In his memoir, “Then They Came for me,” journalist Maziar Bahari chronicles an exceptionally difficult period in his life. The book recounts his imprisonment and torture in Iran following the Green Revolution and has now been turned into the movie “Rosewater” directed by Jon Stewart.
Gael Garcia Bernal (“Y tu Mamá También,” “Amores Perros”) plays Bahari in Stewart's film. It is a role which has Bernal spend a significant portion of the film playing a character in jail, one who mainly gets to interact with an interrogator. Bahari does not even know the name of this man who tortures him for an extended period.
Playing the role of Bahari in prison cannot have been an easy task, but Bernal is quite clear about the fact that the Maziar Bahari he is playing is not the Maziar Bahari who wrote the book. There are simply (and by necessity) too many intermediaries between Bahari the man in prison and Bahari the character in prison in “Rosewater.”
That isn't to suggest that Bernal removed himself from the true story and the real events surrounding it. To the contrary, he spent time with the book, he spent time learning about Iran, and he spent time with the real Bahari.
We got the chance to sit down with Bernal to discuss “Rosewater” the actor's part in it and we got to discuss much of the above. One of the first things Bernal did during our talk was to make his approach to Bahari the character clear.
“Getting along with Maziar was key to interpret[ing] this new character,” Bernal said. He continued, explaining in part the difference between reality and film, “Because I'm not doing a reincarnation of him [Bahari], I'm doing an interpretation of his journey, of what he went through.”
Bernal noted that one of the main intermediaries in the process of making a film (by necessity) is the director, in this case Jon Stewart.

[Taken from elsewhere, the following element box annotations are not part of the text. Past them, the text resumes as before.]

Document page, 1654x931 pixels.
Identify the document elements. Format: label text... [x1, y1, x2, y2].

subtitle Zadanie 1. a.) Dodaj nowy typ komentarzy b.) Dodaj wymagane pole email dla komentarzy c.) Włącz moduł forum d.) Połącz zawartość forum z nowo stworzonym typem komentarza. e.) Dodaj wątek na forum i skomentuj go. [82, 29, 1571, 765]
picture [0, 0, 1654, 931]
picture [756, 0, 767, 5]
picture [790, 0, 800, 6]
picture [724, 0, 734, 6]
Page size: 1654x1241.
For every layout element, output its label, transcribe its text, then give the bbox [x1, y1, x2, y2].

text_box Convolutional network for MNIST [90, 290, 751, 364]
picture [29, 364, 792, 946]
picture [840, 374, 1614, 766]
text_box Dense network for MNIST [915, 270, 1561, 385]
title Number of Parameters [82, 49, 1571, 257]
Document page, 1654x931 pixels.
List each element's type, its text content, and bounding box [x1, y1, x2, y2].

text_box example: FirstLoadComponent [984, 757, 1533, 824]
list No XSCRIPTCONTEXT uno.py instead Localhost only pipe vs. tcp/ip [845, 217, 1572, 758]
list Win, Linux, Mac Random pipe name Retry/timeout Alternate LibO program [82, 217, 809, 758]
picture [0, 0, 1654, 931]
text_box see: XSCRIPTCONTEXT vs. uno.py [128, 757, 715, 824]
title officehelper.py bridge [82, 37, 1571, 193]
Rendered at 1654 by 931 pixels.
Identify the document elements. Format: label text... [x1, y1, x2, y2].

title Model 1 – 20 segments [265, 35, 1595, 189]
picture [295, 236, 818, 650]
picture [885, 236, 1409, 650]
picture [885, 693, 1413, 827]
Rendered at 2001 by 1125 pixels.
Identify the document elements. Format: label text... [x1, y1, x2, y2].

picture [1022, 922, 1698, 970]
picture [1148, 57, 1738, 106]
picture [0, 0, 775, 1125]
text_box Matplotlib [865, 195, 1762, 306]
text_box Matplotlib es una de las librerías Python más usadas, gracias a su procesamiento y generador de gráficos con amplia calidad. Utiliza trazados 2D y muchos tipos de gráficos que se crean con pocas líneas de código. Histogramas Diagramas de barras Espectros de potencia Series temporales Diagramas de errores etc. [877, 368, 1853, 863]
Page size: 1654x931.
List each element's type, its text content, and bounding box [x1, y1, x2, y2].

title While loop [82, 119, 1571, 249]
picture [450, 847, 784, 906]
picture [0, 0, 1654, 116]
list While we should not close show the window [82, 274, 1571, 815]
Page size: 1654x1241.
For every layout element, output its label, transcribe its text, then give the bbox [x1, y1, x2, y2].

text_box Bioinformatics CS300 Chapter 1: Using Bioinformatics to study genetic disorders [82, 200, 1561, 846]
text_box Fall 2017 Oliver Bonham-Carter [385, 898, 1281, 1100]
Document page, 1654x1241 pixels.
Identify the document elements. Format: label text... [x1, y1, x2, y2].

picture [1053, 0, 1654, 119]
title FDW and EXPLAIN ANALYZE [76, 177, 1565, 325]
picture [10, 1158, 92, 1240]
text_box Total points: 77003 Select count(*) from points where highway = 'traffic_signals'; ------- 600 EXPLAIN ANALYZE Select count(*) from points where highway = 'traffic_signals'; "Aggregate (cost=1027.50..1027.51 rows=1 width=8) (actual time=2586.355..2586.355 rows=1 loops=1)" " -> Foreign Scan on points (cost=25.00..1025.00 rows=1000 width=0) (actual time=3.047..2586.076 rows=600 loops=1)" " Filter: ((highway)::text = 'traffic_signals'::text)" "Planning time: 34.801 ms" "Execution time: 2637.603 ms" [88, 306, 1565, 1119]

Better known as the host of “The Daily Show,” “Rosewater” was Stewart's first time in the director's chair. Bernal made it clear during our discussion that he liked working with the TV personality.
The actor got to see Stewart grow and change over the course of the shoot. Bernal told us, “It was incredible to work with him,” and later added that over the course of filming Stewart, “became more of the director that he is.”
Perhaps more succinctly, of Stewart's efforts and growth, Bernal said that not only is he, Bernal, happy to have become friends with Stewart, but he's also “proud of him” and that it was “lovely” to work with Stewart.
You can see the results of their collaboration for yourself as “Rosewater” is in theaters today.